Les expertises psychiatriques ont-elles conclu à une irresponsabilité pénale ?
Non. Les expertises réalisées au cours de la procédure n’ont pas conclu à une abolition du discernement. Une contre-expertise réalisée en 2024 a confirmé que Dahbia B. était apte à être jugée, ce qui a permis la poursuite de la procédure devant les assises.
Conclusion
L’affaire Lola a connu plusieurs étapes majeures entre octobre 2022 et le verdict de 2025. Après l’enquête, les expertises psychiatriques et le renvoi devant la cour d’assises, le procès de Dahbia B. a finalement abouti à une condamnation à la réclusion criminelle à perpétuité incompressible.
Le dossier a également soulevé des questions sur la responsabilité pénale, le discernement, la dangerosité, les circonstances du crime et la place des informations personnelles ou administratives dans le débat public.
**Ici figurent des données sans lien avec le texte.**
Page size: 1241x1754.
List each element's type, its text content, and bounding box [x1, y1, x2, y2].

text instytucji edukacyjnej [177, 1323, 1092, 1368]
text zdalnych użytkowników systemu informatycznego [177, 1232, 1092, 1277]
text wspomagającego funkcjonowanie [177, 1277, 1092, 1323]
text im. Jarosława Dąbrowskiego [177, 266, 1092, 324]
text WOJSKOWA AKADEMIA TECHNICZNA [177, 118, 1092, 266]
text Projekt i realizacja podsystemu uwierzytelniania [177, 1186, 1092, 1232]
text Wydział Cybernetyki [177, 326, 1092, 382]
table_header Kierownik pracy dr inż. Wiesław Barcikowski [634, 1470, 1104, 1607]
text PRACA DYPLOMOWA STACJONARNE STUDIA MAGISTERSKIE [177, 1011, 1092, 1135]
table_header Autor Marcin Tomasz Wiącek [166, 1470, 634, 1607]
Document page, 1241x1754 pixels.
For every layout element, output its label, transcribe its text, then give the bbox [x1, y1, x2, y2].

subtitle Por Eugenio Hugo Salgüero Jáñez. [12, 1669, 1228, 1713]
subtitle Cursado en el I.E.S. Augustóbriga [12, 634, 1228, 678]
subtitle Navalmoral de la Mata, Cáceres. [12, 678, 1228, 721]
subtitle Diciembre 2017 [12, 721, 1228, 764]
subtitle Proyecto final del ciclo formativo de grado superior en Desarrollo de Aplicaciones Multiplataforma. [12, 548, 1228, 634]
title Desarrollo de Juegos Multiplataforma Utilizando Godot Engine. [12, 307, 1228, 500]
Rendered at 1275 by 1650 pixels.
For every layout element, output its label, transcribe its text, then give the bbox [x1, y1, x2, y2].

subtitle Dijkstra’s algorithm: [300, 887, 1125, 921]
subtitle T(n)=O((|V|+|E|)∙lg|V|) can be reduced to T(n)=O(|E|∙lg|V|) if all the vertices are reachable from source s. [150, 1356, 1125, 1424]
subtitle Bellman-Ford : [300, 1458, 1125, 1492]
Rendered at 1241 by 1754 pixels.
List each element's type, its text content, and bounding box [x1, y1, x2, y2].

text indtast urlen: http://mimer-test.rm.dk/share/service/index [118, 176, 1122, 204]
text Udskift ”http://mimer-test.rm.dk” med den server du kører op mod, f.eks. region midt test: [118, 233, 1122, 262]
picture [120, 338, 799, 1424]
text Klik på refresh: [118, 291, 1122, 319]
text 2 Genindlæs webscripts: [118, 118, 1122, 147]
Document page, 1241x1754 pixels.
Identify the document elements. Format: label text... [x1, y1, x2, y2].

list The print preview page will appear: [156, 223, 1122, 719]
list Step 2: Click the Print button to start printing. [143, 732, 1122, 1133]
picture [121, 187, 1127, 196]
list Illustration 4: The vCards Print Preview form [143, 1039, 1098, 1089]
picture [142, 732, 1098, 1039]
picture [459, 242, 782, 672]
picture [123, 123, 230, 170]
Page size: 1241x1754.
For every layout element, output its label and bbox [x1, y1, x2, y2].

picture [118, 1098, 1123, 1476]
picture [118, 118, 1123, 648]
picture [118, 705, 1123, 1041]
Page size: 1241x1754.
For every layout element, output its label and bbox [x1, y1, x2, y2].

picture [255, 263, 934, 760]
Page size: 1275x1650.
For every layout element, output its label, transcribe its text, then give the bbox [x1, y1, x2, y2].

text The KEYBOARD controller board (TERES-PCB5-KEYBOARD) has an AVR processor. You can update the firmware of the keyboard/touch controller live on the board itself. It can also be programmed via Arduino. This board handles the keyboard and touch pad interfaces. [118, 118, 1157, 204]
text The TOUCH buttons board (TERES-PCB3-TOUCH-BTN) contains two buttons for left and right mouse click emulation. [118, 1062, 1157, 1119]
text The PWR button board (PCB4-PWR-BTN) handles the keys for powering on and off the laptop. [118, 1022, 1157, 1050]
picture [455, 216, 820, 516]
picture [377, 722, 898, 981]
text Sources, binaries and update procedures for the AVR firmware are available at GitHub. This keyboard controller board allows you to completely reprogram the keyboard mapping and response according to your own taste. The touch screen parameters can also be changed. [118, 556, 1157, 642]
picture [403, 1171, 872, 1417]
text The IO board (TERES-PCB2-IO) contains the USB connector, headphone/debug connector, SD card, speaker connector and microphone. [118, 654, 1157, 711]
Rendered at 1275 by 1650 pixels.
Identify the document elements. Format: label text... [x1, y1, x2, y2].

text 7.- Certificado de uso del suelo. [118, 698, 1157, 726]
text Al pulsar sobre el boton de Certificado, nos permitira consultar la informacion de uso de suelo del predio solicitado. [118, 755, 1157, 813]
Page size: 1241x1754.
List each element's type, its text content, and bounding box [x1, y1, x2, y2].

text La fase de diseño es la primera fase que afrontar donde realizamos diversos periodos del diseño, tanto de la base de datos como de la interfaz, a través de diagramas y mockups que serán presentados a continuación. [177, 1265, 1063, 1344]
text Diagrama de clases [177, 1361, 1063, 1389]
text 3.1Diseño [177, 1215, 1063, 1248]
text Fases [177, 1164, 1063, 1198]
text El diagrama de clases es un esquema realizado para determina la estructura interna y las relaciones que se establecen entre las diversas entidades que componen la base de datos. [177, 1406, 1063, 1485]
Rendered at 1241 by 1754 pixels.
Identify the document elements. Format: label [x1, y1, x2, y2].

Le verdict a apporté une conclusion judiciaire au procès, tandis que l’absence d’appel a fermé la voie à un second jugement.
Pour comprendre cette affaire, il reste essentiel de distinguer les faits établis par la justice, les conclusions des expertises et les nombreuses interprétations qui ont circulé dans l’espace public. L’histoire judiciaire de ce dossier est désormais marquée par une condamnation exceptionnelle, mais surtout par la mémoire de Lola Daviet et le traumatisme laissé par sa disparition.